雨の日は本を読んでいたい

あの時の本を読み返したら、今はどう思うのだろう。いつか読み返すために、思いついたことを書いておこう。読みたい本が尽きなければ、雨の日だって、晴れの日だって、読みたい本だけ読んでいたい。

センセイの鞄/川上弘美

久しぶりに川上弘美を読んでみようと思ったのは、酔っぱらっていたからかもしれない。

酔った帰りにブッ〇オフで何となく買った。

何冊か読んだのが数年前だった気がしている。

川上弘美の小説は少女漫画的な印象がある。

少女漫画とは何か、という話はたぶん複雑で入り組んだものになるような気がするけれど、端的に言えば、登場人物たちは性的な匂いはしないし、日常の機微な出来事が大層な事のようにクローズアップされる世界だと思う。
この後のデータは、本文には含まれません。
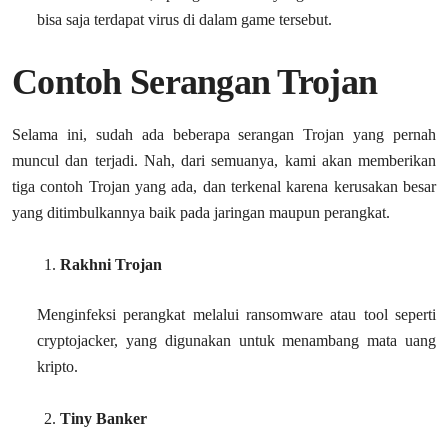
bisa saja terdapat virus di dalam game tersebut.
Contoh Serangan Trojan
Selama ini, sudah ada beberapa serangan Trojan yang pernah
muncul dan terjadi. Nah, dari semuanya, kami akan memberikan
tiga contoh Trojan yang ada, dan terkenal karena kerusakan besar
yang ditimbulkannya baik pada jaringan maupun perangkat.
Rakhni Trojan
Menginfeksi perangkat melalui ransomware atau tool seperti
cryptojacker, yang digunakan untuk menambang mata uang
kripto.
Tiny Banker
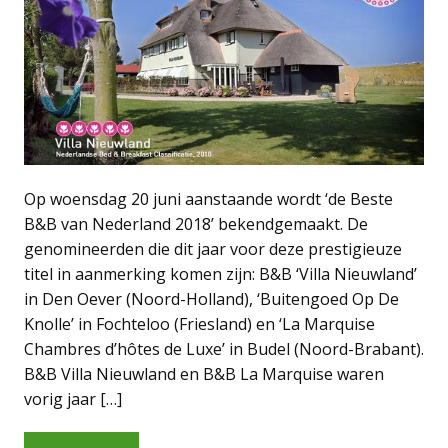
Op woensdag 20 juni aanstaande wordt ‘de Beste
B&B van Nederland 2018’ bekendgemaakt. De
genomineerden die dit jaar voor deze prestigieuze
titel in aanmerking komen zijn: B&B ‘Villa Nieuwland’
in Den Oever (Noord-Holland), ‘Buitengoed Op De
Knolle’ in Fochteloo (Friesland) en ‘La Marquise
Chambres d’hôtes de Luxe’ in Budel (Noord-Brabant).
B&B Villa Nieuwland en B&B La Marquise waren
vorig jaar […]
高校の恩師であるセンセイと、かつての教え子であった主人公の、淡い恋情の物語である。

例によってあらすじをまとめたりしないが、30才ほど年の離れた2人という設定自体が少女漫画的だとも言えるだろう。

もちろんそれが何ら悪い意味で言っているのでもないし、そう感じるのは読者である自分のジェンダー的な限界でもあるかもしれない。

作者がこの小説を少女漫画のように、想定したかどうかは知らない。

だが、この小説に込められた感慨のようなものは、少女漫画的な発想に基づいていると思う。